My friend, Jonathan sent me the following text in response to my announcing our first group ride of the 2022 season this past Saturday, about the note that it was a “no-drop” ride. Now, you have to understand how “no-drop” works in a cycling context, and how that differs in the group I ride with before we get into Brutus Road. A no-drop ride is pretty self-explanatory. The slowest rider who shows up dictates the pace of the ride. They will not be dropped by the group. In the group I ride with, no-drop means “you’d better keep up or you’ll be dropped repeatedly… but allowed to catch up at the next intersection before take off and drop you again”. It’s a little more complicated than a simple “no-drop”, but fast riders gonna be fast. Even on March 5th (in the northern hemisphere). So, Jonathan’s text:
Just wanted to double check, does your sending out [Saturday’s ride] mean you are going to go? Just don’t want to end up riding in the E Group at 14-mph, LOL.
Me: I think I will. Mike is going to want to ride early in the morning when it’s still freezing and I have no desire for that silliness.
Okay. I’ll probably go either way. I can always do a solo TT. 14 is the lowest I can go without falling over.
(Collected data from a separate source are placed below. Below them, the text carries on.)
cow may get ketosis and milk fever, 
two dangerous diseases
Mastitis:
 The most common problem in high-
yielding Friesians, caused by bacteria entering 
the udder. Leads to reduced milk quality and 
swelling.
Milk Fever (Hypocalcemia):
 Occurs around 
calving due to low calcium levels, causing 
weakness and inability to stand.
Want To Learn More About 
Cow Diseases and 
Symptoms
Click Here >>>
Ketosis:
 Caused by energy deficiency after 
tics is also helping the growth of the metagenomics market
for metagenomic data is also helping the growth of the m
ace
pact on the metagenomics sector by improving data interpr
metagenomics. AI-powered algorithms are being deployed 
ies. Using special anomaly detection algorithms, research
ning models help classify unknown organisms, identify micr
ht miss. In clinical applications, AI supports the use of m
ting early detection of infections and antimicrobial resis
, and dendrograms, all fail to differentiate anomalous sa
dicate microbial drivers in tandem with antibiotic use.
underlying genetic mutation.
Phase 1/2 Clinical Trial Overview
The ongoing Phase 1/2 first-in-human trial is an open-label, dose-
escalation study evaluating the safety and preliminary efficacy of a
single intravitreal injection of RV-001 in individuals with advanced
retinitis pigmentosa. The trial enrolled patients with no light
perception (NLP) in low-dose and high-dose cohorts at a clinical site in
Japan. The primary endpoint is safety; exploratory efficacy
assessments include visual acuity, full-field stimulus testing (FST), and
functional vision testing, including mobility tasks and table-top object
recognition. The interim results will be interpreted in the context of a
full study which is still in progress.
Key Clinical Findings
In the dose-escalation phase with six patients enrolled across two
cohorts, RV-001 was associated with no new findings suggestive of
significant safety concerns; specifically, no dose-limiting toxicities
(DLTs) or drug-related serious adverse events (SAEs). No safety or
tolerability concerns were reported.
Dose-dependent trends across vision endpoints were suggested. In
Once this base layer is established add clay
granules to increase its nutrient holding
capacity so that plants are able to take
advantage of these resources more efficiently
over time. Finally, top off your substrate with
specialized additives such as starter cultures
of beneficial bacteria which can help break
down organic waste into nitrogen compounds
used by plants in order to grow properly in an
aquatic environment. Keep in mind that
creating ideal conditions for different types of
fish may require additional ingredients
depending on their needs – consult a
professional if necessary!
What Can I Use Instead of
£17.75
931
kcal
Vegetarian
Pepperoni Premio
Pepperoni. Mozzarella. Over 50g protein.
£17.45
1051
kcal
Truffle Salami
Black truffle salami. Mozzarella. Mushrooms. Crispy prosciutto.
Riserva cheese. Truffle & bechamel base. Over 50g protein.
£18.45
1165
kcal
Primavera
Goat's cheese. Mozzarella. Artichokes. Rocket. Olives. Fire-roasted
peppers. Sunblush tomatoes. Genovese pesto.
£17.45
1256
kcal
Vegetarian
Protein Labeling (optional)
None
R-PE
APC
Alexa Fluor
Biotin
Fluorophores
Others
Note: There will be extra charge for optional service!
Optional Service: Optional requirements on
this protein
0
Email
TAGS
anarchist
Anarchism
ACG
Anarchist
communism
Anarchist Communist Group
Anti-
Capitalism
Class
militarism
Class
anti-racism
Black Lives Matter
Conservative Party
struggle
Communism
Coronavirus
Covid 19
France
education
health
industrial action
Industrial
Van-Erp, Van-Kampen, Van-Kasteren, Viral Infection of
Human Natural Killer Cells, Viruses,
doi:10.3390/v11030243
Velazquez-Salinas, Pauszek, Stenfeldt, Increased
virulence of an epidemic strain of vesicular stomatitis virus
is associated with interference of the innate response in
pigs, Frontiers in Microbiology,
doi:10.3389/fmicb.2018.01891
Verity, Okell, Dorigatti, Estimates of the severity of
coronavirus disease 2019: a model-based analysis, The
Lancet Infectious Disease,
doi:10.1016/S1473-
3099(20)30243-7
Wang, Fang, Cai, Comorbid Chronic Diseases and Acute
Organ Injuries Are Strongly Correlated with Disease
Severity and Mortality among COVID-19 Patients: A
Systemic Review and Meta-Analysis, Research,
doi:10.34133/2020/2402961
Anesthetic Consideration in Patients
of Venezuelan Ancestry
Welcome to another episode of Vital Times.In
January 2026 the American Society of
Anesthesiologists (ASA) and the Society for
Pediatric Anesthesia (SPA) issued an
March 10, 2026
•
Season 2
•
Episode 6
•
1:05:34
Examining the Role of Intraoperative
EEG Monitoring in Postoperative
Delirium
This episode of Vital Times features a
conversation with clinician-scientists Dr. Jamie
Me: I’ll see you there. Worst case we ride together and have a good laugh. Oh, I guarantee you can get down to 2-mph. Brutus Road up north. I kid you not. Brutus Road, that’s the freaking name. Mike shut his Garmin down cuz he was going too slow and I passed Phill going 2-mph.
Chuck, Mike, Phill and I were up north (we call the upper lower peninsula “up north” in Michigan. The UP is the upper peninsula of Michigan) for Mountain Mayhem: Beat the Heat Edition. My wife was along for the trip but she didn’t ride. The course featured, as the name would imply, an exceptional amount of climbing, especially for a bunch of down-state flatlanders – about 80-ish’ of up per mile averaged out over the 100 mile ride, and a good deal of it was at the end of the ride. Including the climb I’m about to describe which, if memory serves, was right around 80 miles in.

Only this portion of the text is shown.